**AIM OF THE EXERCISE**
The required lines are those that contain "Information"; pull them out of the data and copy them.

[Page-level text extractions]
++++
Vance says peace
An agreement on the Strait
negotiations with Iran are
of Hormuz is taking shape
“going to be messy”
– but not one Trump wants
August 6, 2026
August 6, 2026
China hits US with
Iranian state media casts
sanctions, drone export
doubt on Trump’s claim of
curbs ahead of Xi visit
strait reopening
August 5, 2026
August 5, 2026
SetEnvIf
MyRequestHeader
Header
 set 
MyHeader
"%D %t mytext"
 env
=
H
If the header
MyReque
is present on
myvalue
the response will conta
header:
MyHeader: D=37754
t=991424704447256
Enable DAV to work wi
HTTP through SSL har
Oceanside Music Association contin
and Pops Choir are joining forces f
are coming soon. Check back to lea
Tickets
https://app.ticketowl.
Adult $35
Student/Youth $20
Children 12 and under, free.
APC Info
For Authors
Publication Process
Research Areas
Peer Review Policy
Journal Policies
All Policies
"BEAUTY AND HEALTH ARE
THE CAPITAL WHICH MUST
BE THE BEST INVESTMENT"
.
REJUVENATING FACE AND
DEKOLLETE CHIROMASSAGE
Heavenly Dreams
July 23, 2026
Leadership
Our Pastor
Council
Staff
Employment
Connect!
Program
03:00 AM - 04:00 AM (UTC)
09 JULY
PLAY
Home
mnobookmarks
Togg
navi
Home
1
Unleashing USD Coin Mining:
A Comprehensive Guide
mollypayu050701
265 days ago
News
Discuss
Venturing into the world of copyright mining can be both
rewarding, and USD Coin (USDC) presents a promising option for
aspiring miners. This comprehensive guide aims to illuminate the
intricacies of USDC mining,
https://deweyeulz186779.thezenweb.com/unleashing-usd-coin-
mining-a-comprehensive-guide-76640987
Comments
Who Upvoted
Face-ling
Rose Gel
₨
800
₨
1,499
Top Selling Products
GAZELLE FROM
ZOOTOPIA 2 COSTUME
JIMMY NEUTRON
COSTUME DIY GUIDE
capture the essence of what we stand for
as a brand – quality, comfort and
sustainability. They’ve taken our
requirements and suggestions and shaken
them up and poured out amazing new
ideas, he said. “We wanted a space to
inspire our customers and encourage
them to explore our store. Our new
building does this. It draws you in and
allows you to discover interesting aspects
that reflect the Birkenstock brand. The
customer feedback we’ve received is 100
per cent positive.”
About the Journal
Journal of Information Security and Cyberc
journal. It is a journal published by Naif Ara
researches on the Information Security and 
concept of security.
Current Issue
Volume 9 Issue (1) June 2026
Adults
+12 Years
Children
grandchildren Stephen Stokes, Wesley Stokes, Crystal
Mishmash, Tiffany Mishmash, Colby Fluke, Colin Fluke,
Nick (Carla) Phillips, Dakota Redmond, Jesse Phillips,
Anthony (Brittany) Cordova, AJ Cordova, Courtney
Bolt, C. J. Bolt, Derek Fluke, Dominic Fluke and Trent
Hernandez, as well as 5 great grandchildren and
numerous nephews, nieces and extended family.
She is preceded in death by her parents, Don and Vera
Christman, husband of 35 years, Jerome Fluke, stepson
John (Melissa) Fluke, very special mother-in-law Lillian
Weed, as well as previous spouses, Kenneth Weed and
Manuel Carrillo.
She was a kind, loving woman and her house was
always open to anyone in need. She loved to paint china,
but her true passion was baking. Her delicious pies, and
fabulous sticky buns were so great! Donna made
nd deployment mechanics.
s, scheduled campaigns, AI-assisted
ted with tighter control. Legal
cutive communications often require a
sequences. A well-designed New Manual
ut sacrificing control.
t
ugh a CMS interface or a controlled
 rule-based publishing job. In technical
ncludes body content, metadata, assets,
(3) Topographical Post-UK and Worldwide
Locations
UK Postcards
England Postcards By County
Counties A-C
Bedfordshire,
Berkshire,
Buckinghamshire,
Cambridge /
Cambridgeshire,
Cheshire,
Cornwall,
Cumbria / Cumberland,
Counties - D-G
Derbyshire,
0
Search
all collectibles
++++
**SOLVED PROBLEM**
Journal of Information Security and Cyberc
researches on the Information Security and 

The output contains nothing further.